## Data records
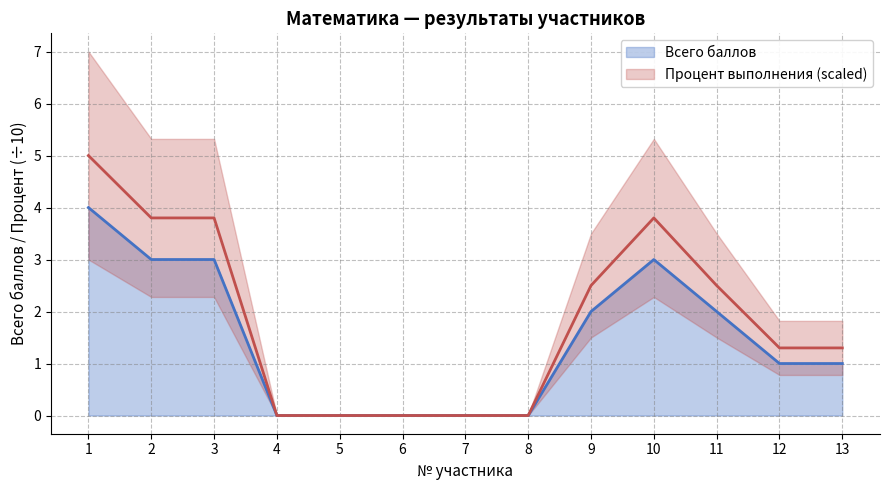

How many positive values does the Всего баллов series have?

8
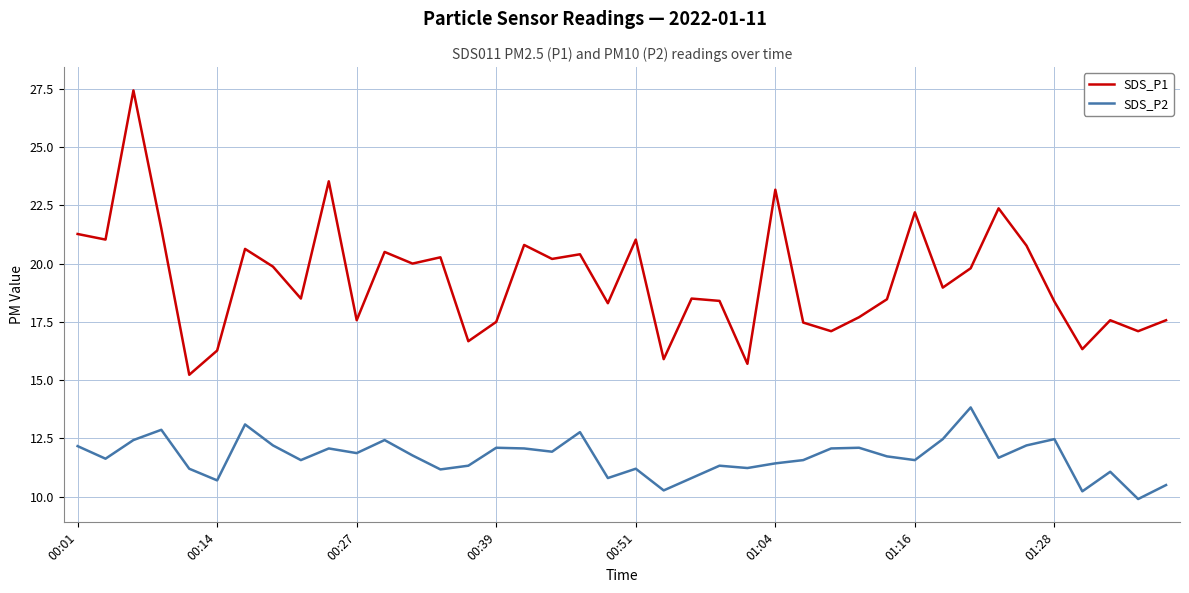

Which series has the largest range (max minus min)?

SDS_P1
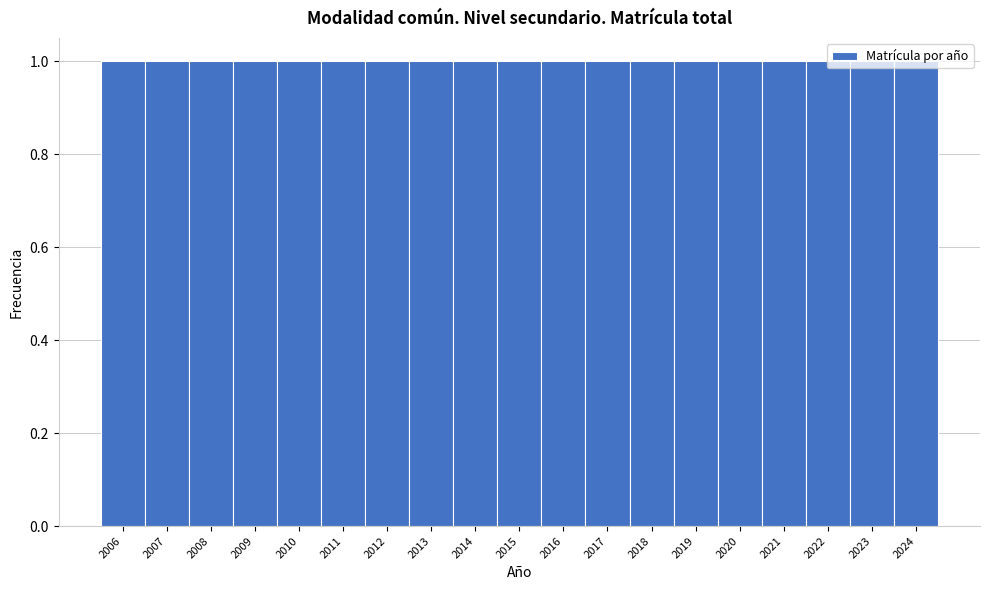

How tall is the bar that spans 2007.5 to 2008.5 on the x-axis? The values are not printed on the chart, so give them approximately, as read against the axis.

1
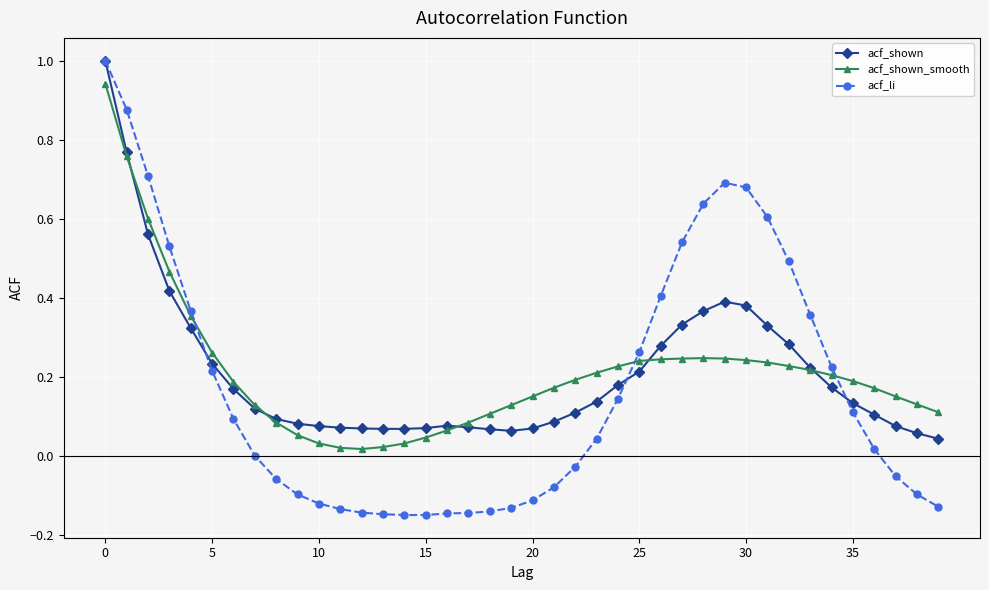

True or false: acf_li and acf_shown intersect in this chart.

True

---

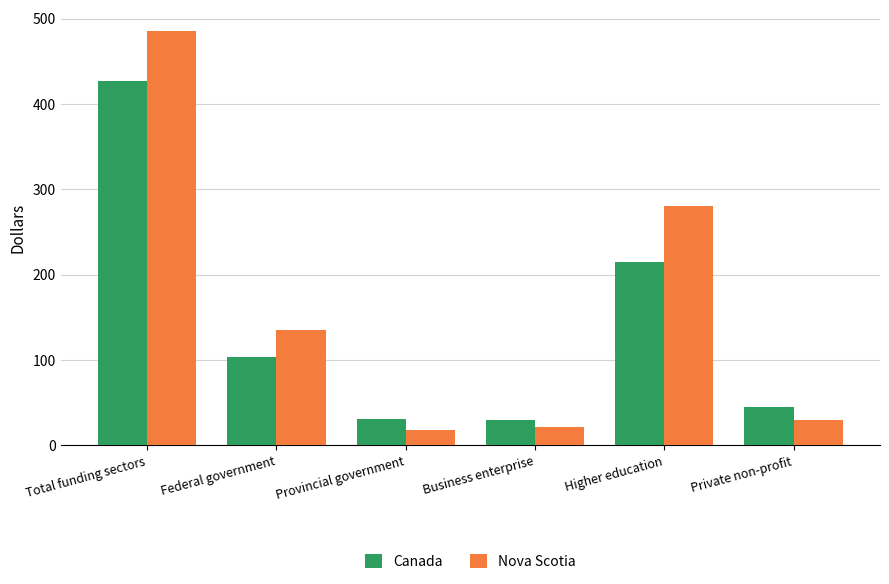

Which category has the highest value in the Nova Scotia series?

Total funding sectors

## Your instructions
Return everything in the material above from the line containing "How tall is" down to the line containing "True or false: acf_li", both included, word for word and without the pictures.

## Solution for this task
How tall is the bar that spans 2007.5 to 2008.5 on the x-axis? The values are not printed on the chart, so give them approximately, as read against the axis.

1

True or false: acf_li and acf_shown intersect in this chart.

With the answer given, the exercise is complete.